Lizzie snorted. “What in green hell does that mean?”

“Logical,” bubbled Hippocrates, whirring excited cogs. “Curl of magnetic field equals one over speed of light multiplied by—”

“Very instructive, Hipp,” cut in Eliza, elbowing Lizzie aside, “very instructive.” Her head throbbed with memories of torturous mathematics lessons, her patient tutor demonstrating algebraic matrices and cross products while her adolescent wits boggled. Fluents, gradients, rates of change . . .

“Gradient squared,” muttered Hipp indignantly. “Zero. Implications unclear.”

“You can say that again.” Griffin studied the ledger once more. “But where’s the original? Nothing like it in the book.”

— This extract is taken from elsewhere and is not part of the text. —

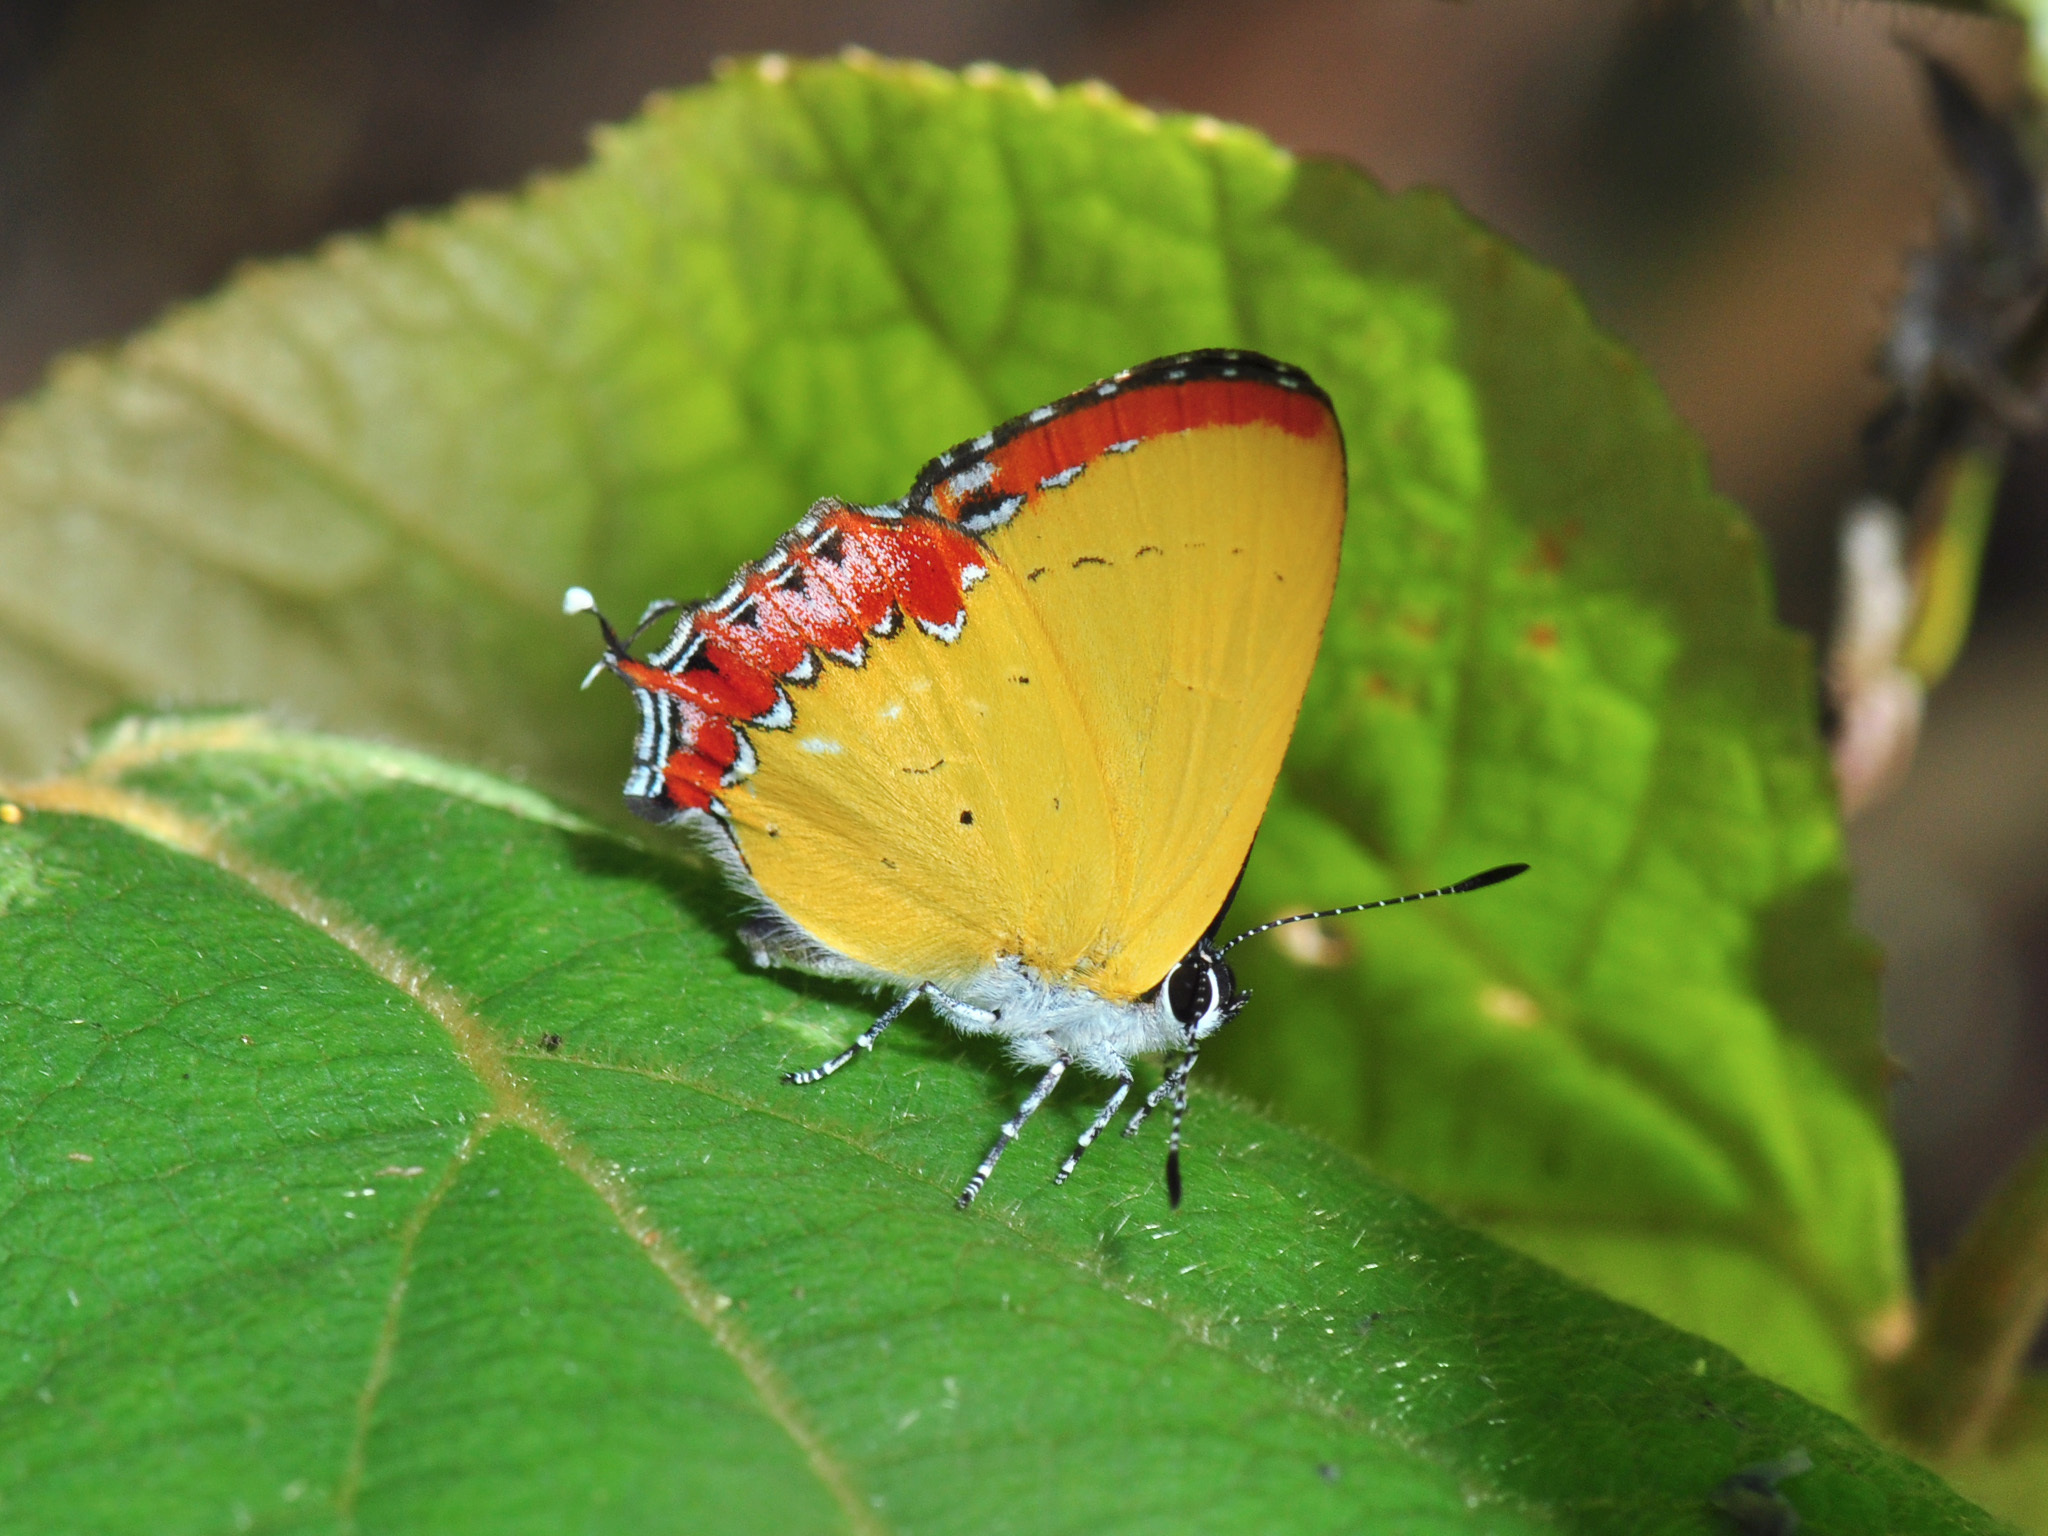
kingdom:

“A separate letter? But why would the killer take it?”

“Perhaps his name was on it.”

“‘Here’s a bunch of equations, and so-and-so just came to kill me’? Not very likely.”

“No,” admitted Griffin. “Our man contrives this mysterious murder weapon just to confound us, scribbles his insults to make it easier for us to catch him, then makes off with a letter full of equations? What’s his motive: wasting police time?”

“Inspector Griffin, sir!” A young female police officer bustled up. Her dark blue uniform frock was spotless, silver buttons polished to mirrors, and she’d combed her thick dark hair into London’s neatest bun. Even her boots were impossibly free from mud. “This is Mr. Locke, sir,” she reported, dragging forth a bedraggled fellow in an ill-fitting gray suit. “He discovered the body when he called this morning.”

Eliza had to wonder why Constable Perkins even wanted to be a police officer. There were few enough female constables, fewer still who lasted more than a month or two. She glanced at her own creased skirts and carelessly pushed-up sleeves, and sighed. Once, she’d been as keen as Perkins. Perhaps she was getting old and jaded. Perhaps they all were.

“Excellent,” said Griffin briskly. “Anyone see anything, or hear a racket last night?”

“Nothing so far, sir.” Perkins cast her lashes down.

“No curious servants? Not a single irate neighbor or nosy passer-by? So many upstanding citizens roaming about, yet no one notices a high-voltage explosion. Extraordinary.”

“No, sir.” Perkins turned pink. “I mean, yes, sir. I’ll keep asking, sir.”

Griffin clapped her shoulder. “Good man. Persistence pays. See to it.”

Bushy-tailed with importance, Perkins bustled away. It was clear that she idolized Harley—clear to everyone, that was, except the eminent detective.

Griffin caught Eliza’s smile. “What?” he said artlessly. “She’s a good officer. She deserves a chance.”

“Tell that to our charming Chief Inspector.” Eliza studied the new arrival—Mr. Locke—with interest, trying to ignore Lizzie, who was grinning into the fellow’s face from a distance of three inches.

Locke was young, fair-skinned, with damp blond hair that kept falling in his face. Too long for a proper gentleman’s. More like a university student.

“I’m Dr. Eliza Jekyll,” she said. “Might we ask you a few questions?”